▸ **Testo**
------------

Mirca Carrozzo dichiara che l’abete bianco è il suo albero, il confidente e legge suoi brani.

Salvatore Ritrovato, per poter introdurre il suo intervento, ha perimetrato gli stimoli sul tema e ha citato Arboreto salvatico di Mario Rigoni Stern, spiegando che non è silvatico, né selvatico, ma salvatico per un motivo ben preciso. Cita film e autori importanti, come Primo Levi e uomini che hanno lasciato un’impronta nella storia degli alberi, anche se inascoltati, come Chico Mendez. Graziella Sidoli, oltre a parlare del suo libro Il male dei tigli, coinvolge i presenti nella lettura di alcune poesie, creando un momento di scambio tra di noi.

Massimo Pulini, ex assessore di Rimini, illustra, anche con proiezioni, l’opera meravigliosa di Marilena Pistoia, che ebbe la fortuna di conoscere e con la quale condivise l’impegno lavorativo. È la volta di un intervento singolare: una famiglia si mette in gioco leggendo le caratteristiche di diversi alberi: quello genealogico, quello di Pitagora, quello della pace, il caki, che è alto, ha una bella chioma, non è invaso da parassiti e tra i suoi rami nidificano diverse specie, le foglie sono decorative e quando marciscono nel terreno diventano un ottimo concime naturale, mentre se bruciato, il legno, sprigiona un buon aroma.Nell’elencazione partecipano mamma Silvia, papà Mirco e Andrea.

“Come un albero”, similitudini, di Gianni Iasimone e poi Antonella Giacon che ha proiettato opere di bambini, dei quali è insegnante, sull’argomento alberi.

------------

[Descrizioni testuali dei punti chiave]
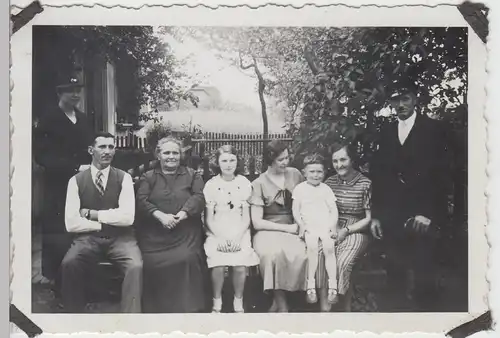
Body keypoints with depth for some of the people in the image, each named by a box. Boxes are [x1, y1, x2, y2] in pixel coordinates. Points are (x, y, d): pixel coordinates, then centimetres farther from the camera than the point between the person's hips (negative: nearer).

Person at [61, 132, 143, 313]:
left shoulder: (124, 178, 3)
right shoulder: (76, 180, 3)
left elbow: (127, 217, -10)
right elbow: (71, 223, -4)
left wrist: (91, 214, -7)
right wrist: (104, 223, -6)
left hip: (120, 237, 0)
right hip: (88, 238, 1)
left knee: (135, 266, -30)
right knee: (68, 264, -30)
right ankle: (74, 314, -9)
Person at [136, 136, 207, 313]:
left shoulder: (192, 175, 17)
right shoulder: (147, 177, 16)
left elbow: (199, 198, 1)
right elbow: (141, 202, 1)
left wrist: (182, 214, -17)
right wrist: (160, 215, -18)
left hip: (185, 234, 0)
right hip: (155, 236, 1)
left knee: (188, 260, -27)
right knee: (152, 264, -23)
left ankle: (189, 307, -11)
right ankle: (157, 308, -4)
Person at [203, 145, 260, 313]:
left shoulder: (244, 183, 2)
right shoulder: (211, 185, 1)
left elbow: (246, 217, 2)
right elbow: (209, 219, 1)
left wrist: (237, 237, -12)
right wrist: (221, 238, -12)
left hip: (239, 232, 1)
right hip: (217, 232, 0)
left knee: (240, 266, -21)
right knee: (218, 266, -23)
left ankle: (238, 302, 2)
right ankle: (217, 302, 0)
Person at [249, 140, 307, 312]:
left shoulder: (295, 174, 6)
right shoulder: (258, 184, -3)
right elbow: (257, 222, -6)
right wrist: (286, 227, -13)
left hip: (292, 229, 3)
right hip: (268, 231, -2)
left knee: (302, 253, -32)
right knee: (272, 253, -38)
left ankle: (278, 301, -12)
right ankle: (282, 305, -22)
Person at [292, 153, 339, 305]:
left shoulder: (326, 189, 14)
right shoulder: (300, 188, 9)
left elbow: (334, 210, 10)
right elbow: (295, 210, 5)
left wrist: (333, 225, -5)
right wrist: (301, 225, -9)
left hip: (325, 226, 1)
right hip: (309, 227, -1)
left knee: (329, 247, -26)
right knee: (312, 247, -30)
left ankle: (332, 285, -21)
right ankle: (310, 285, -24)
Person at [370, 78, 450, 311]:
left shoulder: (433, 129, 2)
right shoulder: (386, 132, 13)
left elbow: (439, 174, -5)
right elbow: (378, 175, 11)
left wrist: (427, 213, -13)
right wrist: (376, 215, 6)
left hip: (422, 215, -3)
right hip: (391, 216, 3)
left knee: (423, 272, -1)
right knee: (395, 272, 3)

------------

▸ **Obiettivo del compito**
Stampa senza alcuna modifica la parte del testo sugli alberi che comincia con le parole contenenti "Massimo Pulini, ex" e termina con "Mirco e Andrea.".

▸ **Risposta**
Massimo Pulini, ex assessore di Rimini, illustra, anche con proiezioni, l’opera meravigliosa di Marilena Pistoia, che ebbe la fortuna di conoscere e con la quale condivise l’impegno lavorativo. È la volta di un intervento singolare: una famiglia si mette in gioco leggendo le caratteristiche di diversi alberi: quello genealogico, quello di Pitagora, quello della pace, il caki, che è alto, ha una bella chioma, non è invaso da parassiti e tra i suoi rami nidificano diverse specie, le foglie sono decorative e quando marciscono nel terreno diventano un ottimo concime naturale, mentre se bruciato, il legno, sprigiona un buon aroma.Nell’elencazione partecipano mamma Silvia, papà Mirco e Andrea.